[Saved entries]
● ● ● ● ●
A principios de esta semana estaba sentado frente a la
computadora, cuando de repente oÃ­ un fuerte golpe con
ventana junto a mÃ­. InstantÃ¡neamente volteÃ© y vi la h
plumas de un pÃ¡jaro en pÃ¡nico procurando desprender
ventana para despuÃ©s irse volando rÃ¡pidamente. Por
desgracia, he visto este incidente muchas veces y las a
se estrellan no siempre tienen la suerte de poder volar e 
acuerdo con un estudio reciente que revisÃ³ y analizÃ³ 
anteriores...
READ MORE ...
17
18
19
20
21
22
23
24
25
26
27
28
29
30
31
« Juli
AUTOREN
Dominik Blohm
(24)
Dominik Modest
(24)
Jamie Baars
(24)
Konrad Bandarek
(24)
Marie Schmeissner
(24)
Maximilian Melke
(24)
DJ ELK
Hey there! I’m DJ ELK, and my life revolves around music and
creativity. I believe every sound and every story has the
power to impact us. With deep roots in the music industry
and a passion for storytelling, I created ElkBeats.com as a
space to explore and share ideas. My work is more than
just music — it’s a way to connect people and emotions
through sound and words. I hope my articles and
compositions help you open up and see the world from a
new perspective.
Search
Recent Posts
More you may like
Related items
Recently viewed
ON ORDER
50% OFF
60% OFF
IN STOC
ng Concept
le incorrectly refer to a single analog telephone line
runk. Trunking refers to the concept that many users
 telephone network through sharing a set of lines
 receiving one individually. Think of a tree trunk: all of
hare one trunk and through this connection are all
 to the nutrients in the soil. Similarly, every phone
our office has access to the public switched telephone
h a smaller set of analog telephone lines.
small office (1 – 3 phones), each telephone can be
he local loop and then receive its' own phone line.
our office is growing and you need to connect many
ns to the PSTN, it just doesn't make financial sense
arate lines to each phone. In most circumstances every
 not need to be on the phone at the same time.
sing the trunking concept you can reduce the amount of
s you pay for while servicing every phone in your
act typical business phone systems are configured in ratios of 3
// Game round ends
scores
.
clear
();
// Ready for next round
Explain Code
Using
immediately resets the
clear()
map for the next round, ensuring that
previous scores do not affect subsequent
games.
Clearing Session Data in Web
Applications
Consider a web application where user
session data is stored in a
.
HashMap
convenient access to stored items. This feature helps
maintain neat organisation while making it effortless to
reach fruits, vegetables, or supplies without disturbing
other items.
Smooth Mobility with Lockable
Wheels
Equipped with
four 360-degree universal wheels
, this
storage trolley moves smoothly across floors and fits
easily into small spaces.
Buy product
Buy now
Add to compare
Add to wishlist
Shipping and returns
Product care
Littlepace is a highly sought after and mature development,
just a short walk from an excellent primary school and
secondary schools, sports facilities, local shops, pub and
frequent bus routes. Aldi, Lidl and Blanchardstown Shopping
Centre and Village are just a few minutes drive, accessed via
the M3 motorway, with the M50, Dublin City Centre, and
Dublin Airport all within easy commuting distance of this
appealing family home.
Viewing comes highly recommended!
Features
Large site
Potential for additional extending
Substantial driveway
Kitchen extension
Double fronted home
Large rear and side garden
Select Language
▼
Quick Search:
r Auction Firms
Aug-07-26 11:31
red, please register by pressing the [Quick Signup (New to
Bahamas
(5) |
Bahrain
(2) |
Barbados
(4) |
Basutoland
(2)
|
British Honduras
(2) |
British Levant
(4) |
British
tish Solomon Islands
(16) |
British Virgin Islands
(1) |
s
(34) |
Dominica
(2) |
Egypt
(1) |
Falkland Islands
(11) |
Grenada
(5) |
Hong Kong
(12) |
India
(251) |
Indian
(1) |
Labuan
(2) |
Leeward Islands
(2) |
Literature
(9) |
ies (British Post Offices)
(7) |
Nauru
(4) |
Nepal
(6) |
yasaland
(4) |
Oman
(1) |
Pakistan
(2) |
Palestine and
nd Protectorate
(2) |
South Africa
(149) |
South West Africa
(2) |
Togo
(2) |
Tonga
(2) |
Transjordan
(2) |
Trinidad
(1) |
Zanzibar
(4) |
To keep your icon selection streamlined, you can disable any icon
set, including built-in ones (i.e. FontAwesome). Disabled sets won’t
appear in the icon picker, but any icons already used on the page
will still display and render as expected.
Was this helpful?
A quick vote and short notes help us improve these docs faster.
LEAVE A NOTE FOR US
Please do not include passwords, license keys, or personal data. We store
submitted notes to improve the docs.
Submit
● ● ● ● ●
* [JOB] Copy each line of the data exactly, please.

* [RESULT FOR THIS TASK]
A principios de esta semana estaba sentado frente a la
computadora, cuando de repente oÃ­ un fuerte golpe con
ventana junto a mÃ­. InstantÃ¡neamente volteÃ© y vi la h
plumas de un pÃ¡jaro en pÃ¡nico procurando desprender
ventana para despuÃ©s irse volando rÃ¡pidamente. Por
desgracia, he visto este incidente muchas veces y las a
se estrellan no siempre tienen la suerte de poder volar e 
acuerdo con un estudio reciente que revisÃ³ y analizÃ³ 
anteriores...
READ MORE ...
17
18
19
20
21
22
23
24
25
26
27
28
29
30
31
« Juli
AUTOREN
Dominik Blohm
(24)
Dominik Modest
(24)
Jamie Baars
(24)
Konrad Bandarek
(24)
Marie Schmeissner
(24)
Maximilian Melke
(24)
DJ ELK
Hey there! I’m DJ ELK, and my life revolves around music and
creativity. I believe every sound and every story has the
power to impact us. With deep roots in the music industry
and a passion for storytelling, I created ElkBeats.com as a
space to explore and share ideas. My work is more than
just music — it’s a way to connect people and emotions
through sound and words. I hope my articles and
compositions help you open up and see the world from a
new perspective.
Search
Recent Posts
More you may like
Related items
Recently viewed
ON ORDER
50% OFF
60% OFF
IN STOC
ng Concept
le incorrectly refer to a single analog telephone line
runk. Trunking refers to the concept that many users
 telephone network through sharing a set of lines
 receiving one individually. Think of a tree trunk: all of
hare one trunk and through this connection are all
 to the nutrients in the soil. Similarly, every phone
our office has access to the public switched telephone
h a smaller set of analog telephone lines.
small office (1 – 3 phones), each telephone can be
he local loop and then receive its' own phone line.
our office is growing and you need to connect many
ns to the PSTN, it just doesn't make financial sense
arate lines to each phone. In most circumstances every
 not need to be on the phone at the same time.
sing the trunking concept you can reduce the amount of
s you pay for while servicing every phone in your
act typical business phone systems are configured in ratios of 3
// Game round ends
scores
.
clear
();
// Ready for next round
Explain Code
Using
immediately resets the
clear()
map for the next round, ensuring that
previous scores do not affect subsequent
games.
Clearing Session Data in Web
Applications
Consider a web application where user
session data is stored in a
.
HashMap
convenient access to stored items. This feature helps
maintain neat organisation while making it effortless to
reach fruits, vegetables, or supplies without disturbing
other items.
Smooth Mobility with Lockable
Wheels
Equipped with
four 360-degree universal wheels
, this
storage trolley moves smoothly across floors and fits
easily into small spaces.
Buy product
Buy now
Add to compare
Add to wishlist
Shipping and returns
Product care
Littlepace is a highly sought after and mature development,
just a short walk from an excellent primary school and
secondary schools, sports facilities, local shops, pub and
frequent bus routes. Aldi, Lidl and Blanchardstown Shopping
Centre and Village are just a few minutes drive, accessed via
the M3 motorway, with the M50, Dublin City Centre, and
Dublin Airport all within easy commuting distance of this
appealing family home.
Viewing comes highly recommended!
Features
Large site
Potential for additional extending
Substantial driveway
Kitchen extension
Double fronted home
Large rear and side garden
Select Language
▼
Quick Search:
r Auction Firms
Aug-07-26 11:31
red, please register by pressing the [Quick Signup (New to
Bahamas
(5) |
Bahrain
(2) |
Barbados
(4) |
Basutoland
(2)
|
British Honduras
(2) |
British Levant
(4) |
British
tish Solomon Islands
(16) |
British Virgin Islands
(1) |
s
(34) |
Dominica
(2) |
Egypt
(1) |
Falkland Islands
(11) |
Grenada
(5) |
Hong Kong
(12) |
India
(251) |
Indian
(1) |
Labuan
(2) |
Leeward Islands
(2) |
Literature
(9) |
ies (British Post Offices)
(7) |
Nauru
(4) |
Nepal
(6) |
yasaland
(4) |
Oman
(1) |
Pakistan
(2) |
Palestine and
nd Protectorate
(2) |
South Africa
(149) |
South West Africa
(2) |
Togo
(2) |
Tonga
(2) |
Transjordan
(2) |
Trinidad
(1) |
Zanzibar
(4) |
To keep your icon selection streamlined, you can disable any icon
set, including built-in ones (i.e. FontAwesome). Disabled sets won’t
appear in the icon picker, but any icons already used on the page
will still display and render as expected.
Was this helpful?
A quick vote and short notes help us improve these docs faster.
LEAVE A NOTE FOR US
Please do not include passwords, license keys, or personal data. We store
submitted notes to improve the docs.
Submit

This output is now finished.